Three women and one man, aged between 26 and 50, will be charged in court on 17 June 2020 for allegedly acting as money mules by allowing their bank accounts to be used to receive criminal proceeds of more than S$28,000 in total from online scams, which were mostly Internet love scams.

The four will be charged for offences under the Corruption, Drug Trafficking and Other Serious Offences (Confiscation of Benefits) Act (‘CDSA’), the Penal Code and the Miscellaneous Offences (Public Order & Nuisance) Act.

The first person, a 31-year-old Singaporean woman, allegedly received S$17,000 in her bank account from a victim of an Internet love scam in January 2019. She will be charged for one count of dishonest misappropriation of property under Section 403 of the Penal Code.

The second person, a 26-year-old Singaporean woman, allegedly received S$3,500 from another money mule, who transferred the money to her bank account in April 2018. Investigations revealed that the said amount belonged to a victim of an Internet love scam. She will be charged for one count of possessing property which may be reasonably suspected to be fraudulently obtained under Section 35(1) of the Miscellaneous Offences (Public Order & Nuisance) Act. She faces another charge of attempting to abet another person to pervert the course of justice under Section 204A read with Section 116 of the Penal Code by obstructing investigations.
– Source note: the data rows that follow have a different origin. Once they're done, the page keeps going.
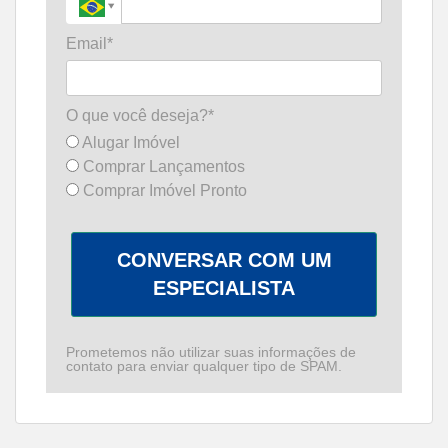
Email*
O que você deseja?*
Alugar Imóvel
Comprar Lançamentos
Comprar Imóvel Pronto
CONVERSAR COM UM
ESPECIALISTA
Prometemos não utilizar suas informações de
contato para enviar qualquer tipo de SPAM.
The third person, a 50-year-old Singaporean man, allegedly received S$2,200 from a victim of an Internet love scam and remitted S$1,988 to an overseas account in September 2019. He will be charged with one count of acquiring criminal benefits of another person under Section 47(3) of the CDSA and one count of transferring the criminal benefits under Section 47(2)(b) of the CDSA.

The fourth person, a 50-year-old Singaporean woman, allegedly received criminal proceeds amounting to S$5,750 in her bank account in January 2020. A victim of an online lottery scam had transferred the said amount to her bank account. She will be charged for one count of assisting another to retain benefits from criminal conduct under Section 44(1) of the CDSA.

Anyone found guilty of acquiring, transferring or assisting another to retain benefits from criminal conduct under the CDSA faces imprisonment of up to 10 years, or a fine up to S$500,000, or both. Anyone found guilty of dishonestly misappropriating property faces imprisonment of up to two years, or a fine, or both. Anyone found guilty of possessing property which may be reasonably suspected to be fraudulently obtained faces imprisonment of up to one year, or a fine of up to $3,000, or both. Anyone found guilty of perverting the course of justice by obstructing investigations faces imprisonment of up to seven years, or a fine, or both.

The Police would like to warn members of the public that they should not lend their personal bank accounts to any person or receive funds from unknown sources in their bank accounts. Doing so may unwittingly assist others to launder monies from criminal activities. Their bank accounts will be frozen, and they will be subjected to criminal investigation and possible prosecution in court.